--- Material for the task ---
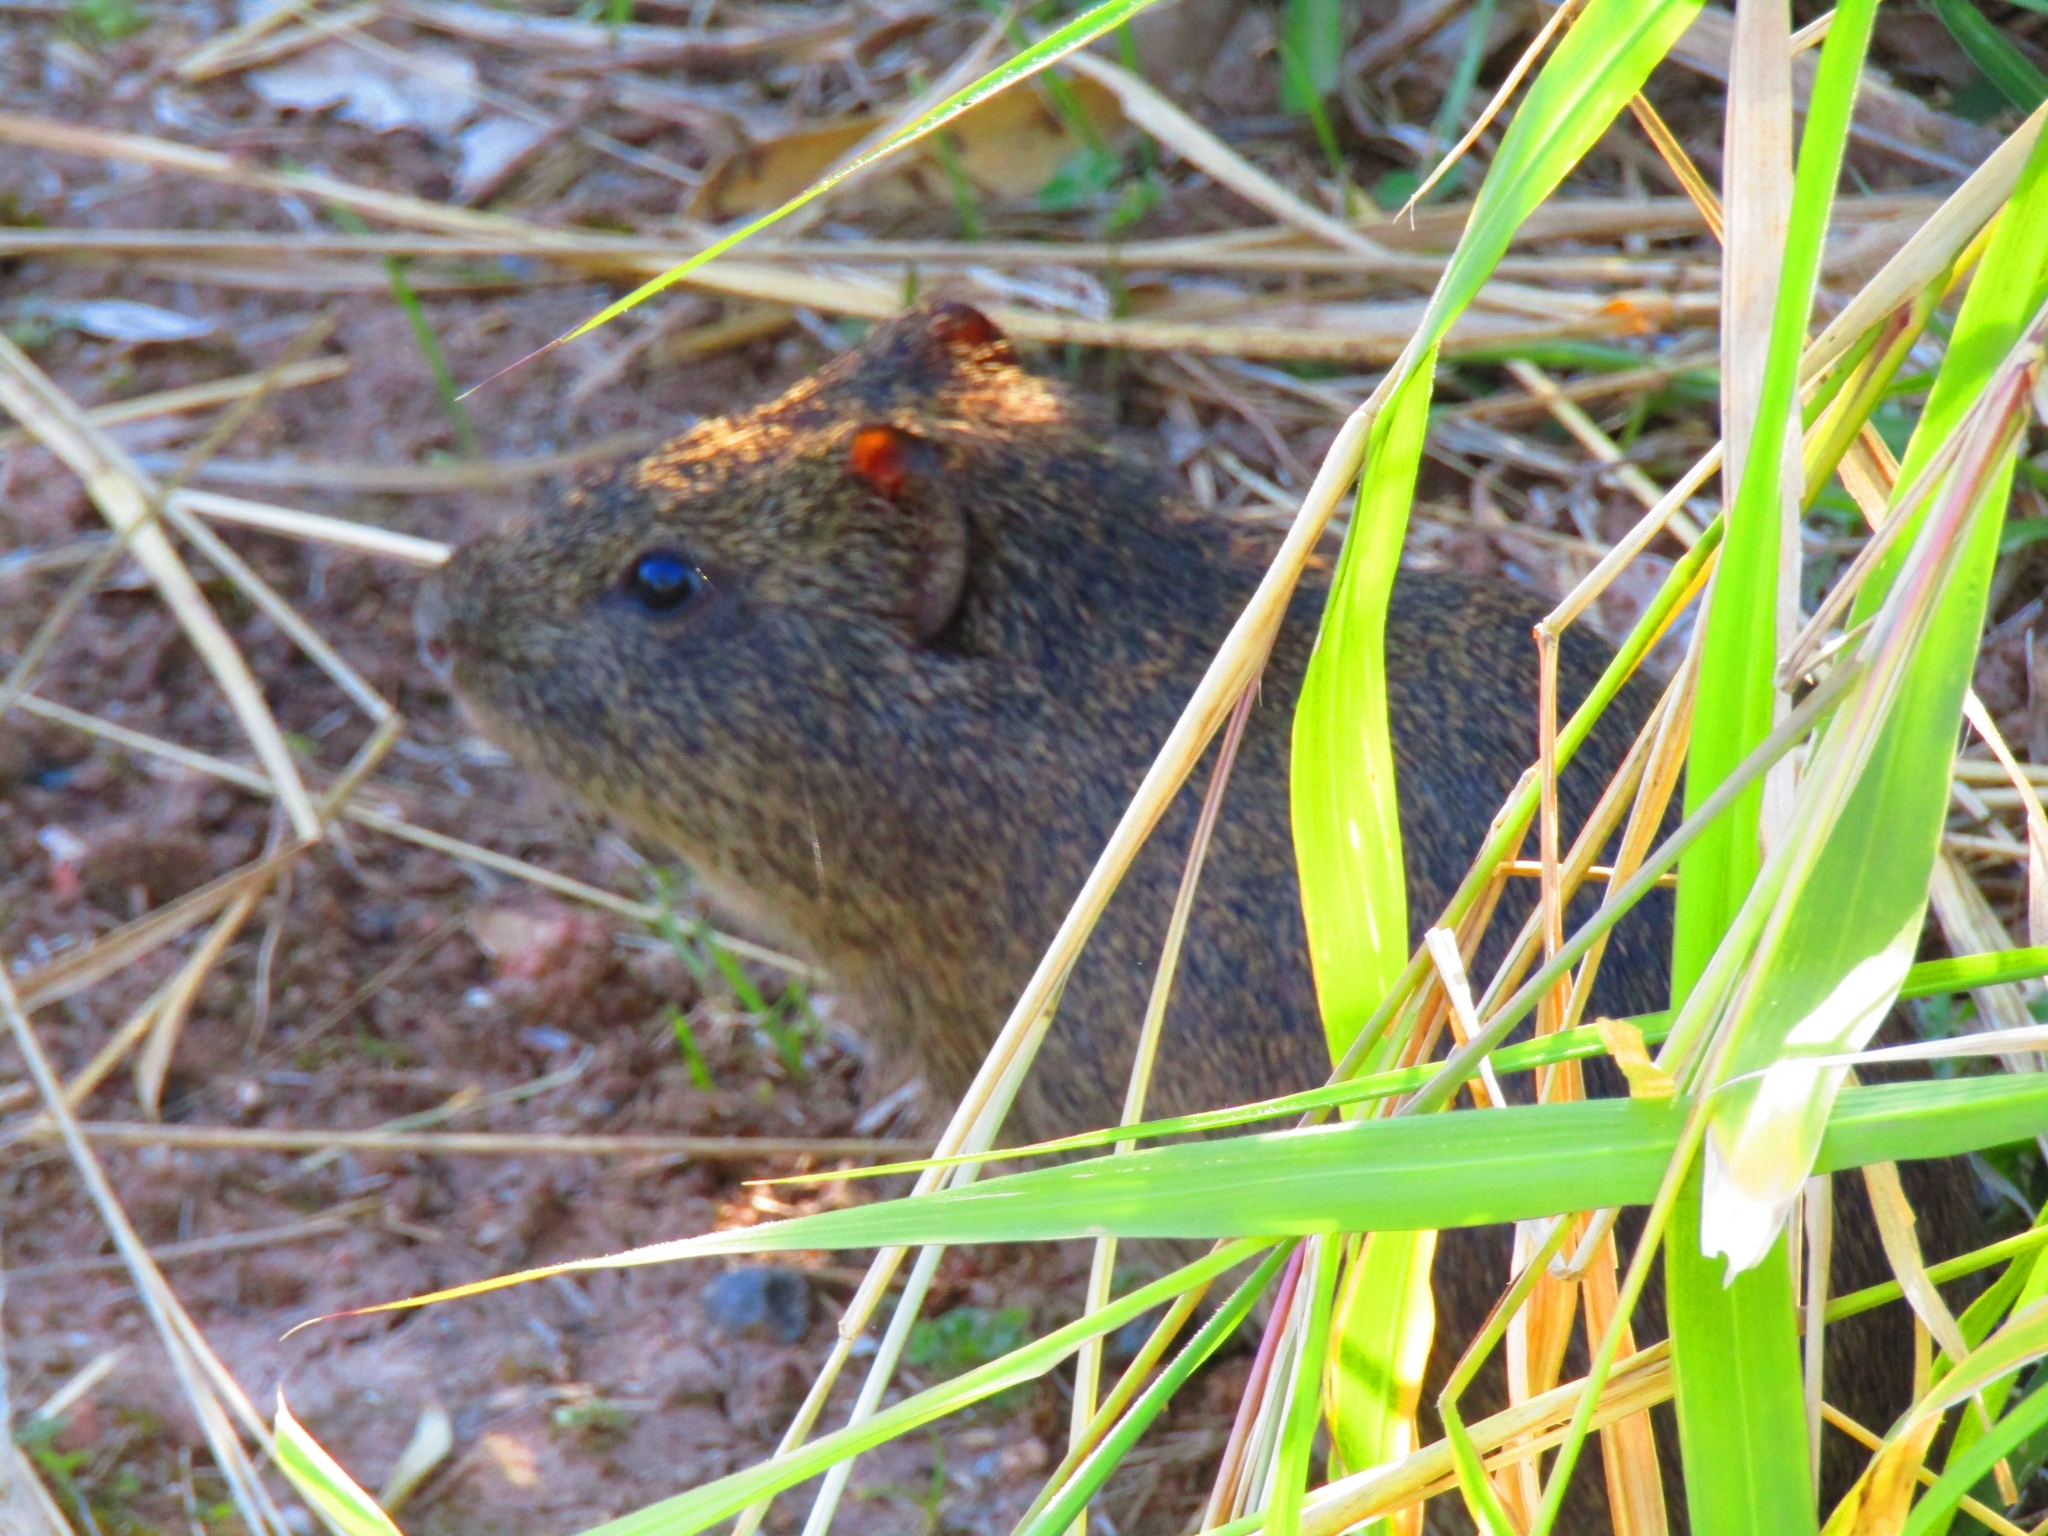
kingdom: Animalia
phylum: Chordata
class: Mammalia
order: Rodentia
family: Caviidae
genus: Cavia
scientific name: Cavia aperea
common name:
---
- [Objective]
Format the lines of the material above as a Markdown table with the columns "Row" and "Text", numbering each line and skipping blank lines. Omit the pictures.

- [Solution to this task]
| Row | Text |
|---|---|
| 1 | kingdom: Animalia |
| 2 | phylum: Chordata |
| 3 | class: Mammalia |
| 4 | order: Rodentia |
| 5 | family: Caviidae |
| 6 | genus: Cavia |
| 7 | scientific name: Cavia aperea |
| 8 | common name: |